▶ Available records:

** start **

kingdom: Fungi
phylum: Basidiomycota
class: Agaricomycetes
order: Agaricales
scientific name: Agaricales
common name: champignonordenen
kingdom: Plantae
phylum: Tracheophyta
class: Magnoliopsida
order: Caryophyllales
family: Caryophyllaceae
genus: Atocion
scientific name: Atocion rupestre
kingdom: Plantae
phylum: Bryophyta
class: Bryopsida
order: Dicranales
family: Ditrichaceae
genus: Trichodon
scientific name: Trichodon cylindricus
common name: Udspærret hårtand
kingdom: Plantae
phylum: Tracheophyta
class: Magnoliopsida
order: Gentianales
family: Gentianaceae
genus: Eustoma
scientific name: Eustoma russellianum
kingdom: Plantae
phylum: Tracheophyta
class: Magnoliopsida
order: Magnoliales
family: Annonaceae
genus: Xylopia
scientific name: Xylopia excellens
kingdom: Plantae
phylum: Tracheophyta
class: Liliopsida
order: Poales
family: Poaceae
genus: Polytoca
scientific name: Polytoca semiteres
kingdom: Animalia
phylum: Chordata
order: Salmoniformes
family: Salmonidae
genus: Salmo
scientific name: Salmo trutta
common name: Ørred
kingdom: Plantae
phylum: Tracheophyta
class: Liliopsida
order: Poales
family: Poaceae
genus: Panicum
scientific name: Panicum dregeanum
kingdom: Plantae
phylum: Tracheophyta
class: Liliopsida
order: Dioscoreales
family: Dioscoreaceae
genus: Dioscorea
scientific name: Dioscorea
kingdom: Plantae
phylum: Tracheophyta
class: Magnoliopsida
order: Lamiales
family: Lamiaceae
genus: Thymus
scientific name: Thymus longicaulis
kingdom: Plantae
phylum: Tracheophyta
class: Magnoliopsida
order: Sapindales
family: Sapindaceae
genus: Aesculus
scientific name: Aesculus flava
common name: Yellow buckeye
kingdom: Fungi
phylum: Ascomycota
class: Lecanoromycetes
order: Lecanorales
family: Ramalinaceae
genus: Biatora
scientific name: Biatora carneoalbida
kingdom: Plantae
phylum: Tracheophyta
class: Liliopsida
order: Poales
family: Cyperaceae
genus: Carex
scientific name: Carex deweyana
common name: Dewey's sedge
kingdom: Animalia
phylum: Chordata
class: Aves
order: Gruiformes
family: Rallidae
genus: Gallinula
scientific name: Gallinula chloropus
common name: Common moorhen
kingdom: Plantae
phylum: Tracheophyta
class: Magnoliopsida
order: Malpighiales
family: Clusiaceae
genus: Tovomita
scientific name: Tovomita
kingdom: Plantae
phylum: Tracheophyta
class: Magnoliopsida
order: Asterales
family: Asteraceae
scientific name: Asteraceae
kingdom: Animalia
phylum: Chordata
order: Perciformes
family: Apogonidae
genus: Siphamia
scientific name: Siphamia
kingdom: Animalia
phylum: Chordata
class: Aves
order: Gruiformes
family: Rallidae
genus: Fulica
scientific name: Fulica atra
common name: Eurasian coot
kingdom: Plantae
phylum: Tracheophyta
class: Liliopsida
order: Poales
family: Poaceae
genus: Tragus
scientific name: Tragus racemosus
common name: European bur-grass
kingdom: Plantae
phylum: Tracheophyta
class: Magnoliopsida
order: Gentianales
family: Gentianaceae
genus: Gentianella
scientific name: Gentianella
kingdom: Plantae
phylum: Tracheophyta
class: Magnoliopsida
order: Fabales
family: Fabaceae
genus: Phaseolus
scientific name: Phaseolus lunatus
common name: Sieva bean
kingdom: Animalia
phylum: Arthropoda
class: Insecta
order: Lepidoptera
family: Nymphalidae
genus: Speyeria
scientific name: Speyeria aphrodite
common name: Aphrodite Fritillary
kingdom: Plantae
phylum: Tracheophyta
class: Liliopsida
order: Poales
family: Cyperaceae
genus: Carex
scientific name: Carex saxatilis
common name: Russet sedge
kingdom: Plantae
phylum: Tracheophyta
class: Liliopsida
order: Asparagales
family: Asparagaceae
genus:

** end **

▶ Work required: Update the material above so that each occurrence of "common name" reads "vernacular name" instead, with every other line left unchanged.

▶ Solution below:
kingdom: Fungi
phylum: Basidiomycota
class: Agaricomycetes
order: Agaricales
scientific name: Agaricales
vernacular name: champignonordenen
kingdom: Plantae
phylum: Tracheophyta
class: Magnoliopsida
order: Caryophyllales
family: Caryophyllaceae
genus: Atocion
scientific name: Atocion rupestre
kingdom: Plantae
phylum: Bryophyta
class: Bryopsida
order: Dicranales
family: Ditrichaceae
genus: Trichodon
scientific name: Trichodon cylindricus
vernacular name: Udspærret hårtand
kingdom: Plantae
phylum: Tracheophyta
class: Magnoliopsida
order: Gentianales
family: Gentianaceae
genus: Eustoma
scientific name: Eustoma russellianum
kingdom: Plantae
phylum: Tracheophyta
class: Magnoliopsida
order: Magnoliales
family: Annonaceae
genus: Xylopia
scientific name: Xylopia excellens
kingdom: Plantae
phylum: Tracheophyta
class: Liliopsida
order: Poales
family: Poaceae
genus: Polytoca
scientific name: Polytoca semiteres
kingdom: Animalia
phylum: Chordata
order: Salmoniformes
family: Salmonidae
genus: Salmo
scientific name: Salmo trutta
vernacular name: Ørred
kingdom: Plantae
phylum: Tracheophyta
class: Liliopsida
order: Poales
family: Poaceae
genus: Panicum
scientific name: Panicum dregeanum
kingdom: Plantae
phylum: Tracheophyta
class: Liliopsida
order: Dioscoreales
family: Dioscoreaceae
genus: Dioscorea
scientific name: Dioscorea
kingdom: Plantae
phylum: Tracheophyta
class: Magnoliopsida
order: Lamiales
family: Lamiaceae
genus: Thymus
scientific name: Thymus longicaulis
kingdom: Plantae
phylum: Tracheophyta
class: Magnoliopsida
order: Sapindales
family: Sapindaceae
genus: Aesculus
scientific name: Aesculus flava
vernacular name: Yellow buckeye
kingdom: Fungi
phylum: Ascomycota
class: Lecanoromycetes
order: Lecanorales
family: Ramalinaceae
genus: Biatora
scientific name: Biatora carneoalbida
kingdom: Plantae
phylum: Tracheophyta
class: Liliopsida
order: Poales
family: Cyperaceae
genus: Carex
scientific name: Carex deweyana
vernacular name: Dewey's sedge
kingdom: Animalia
phylum: Chordata
class: Aves
order: Gruiformes
family: Rallidae
genus: Gallinula
scientific name: Gallinula chloropus
vernacular name: Common moorhen
kingdom: Plantae
phylum: Tracheophyta
class: Magnoliopsida
order: Malpighiales
family: Clusiaceae
genus: Tovomita
scientific name: Tovomita
kingdom: Plantae
phylum: Tracheophyta
class: Magnoliopsida
order: Asterales
family: Asteraceae
scientific name: Asteraceae
kingdom: Animalia
phylum: Chordata
order: Perciformes
family: Apogonidae
genus: Siphamia
scientific name: Siphamia
kingdom: Animalia
phylum: Chordata
class: Aves
order: Gruiformes
family: Rallidae
genus: Fulica
scientific name: Fulica atra
vernacular name: Eurasian coot
kingdom: Plantae
phylum: Tracheophyta
class: Liliopsida
order: Poales
family: Poaceae
genus: Tragus
scientific name: Tragus racemosus
vernacular name: European bur-grass
kingdom: Plantae
phylum: Tracheophyta
class: Magnoliopsida
order: Gentianales
family: Gentianaceae
genus: Gentianella
scientific name: Gentianella
kingdom: Plantae
phylum: Tracheophyta
class: Magnoliopsida
order: Fabales
family: Fabaceae
genus: Phaseolus
scientific name: Phaseolus lunatus
vernacular name: Sieva bean
kingdom: Animalia
phylum: Arthropoda
class: Insecta
order: Lepidoptera
family: Nymphalidae
genus: Speyeria
scientific name: Speyeria aphrodite
vernacular name: Aphrodite Fritillary
kingdom: Plantae
phylum: Tracheophyta
class: Liliopsida
order: Poales
family: Cyperaceae
genus: Carex
scientific name: Carex saxatilis
vernacular name: Russet sedge
kingdom: Plantae
phylum: Tracheophyta
class: Liliopsida
order: Asparagales
family: Asparagaceae
genus:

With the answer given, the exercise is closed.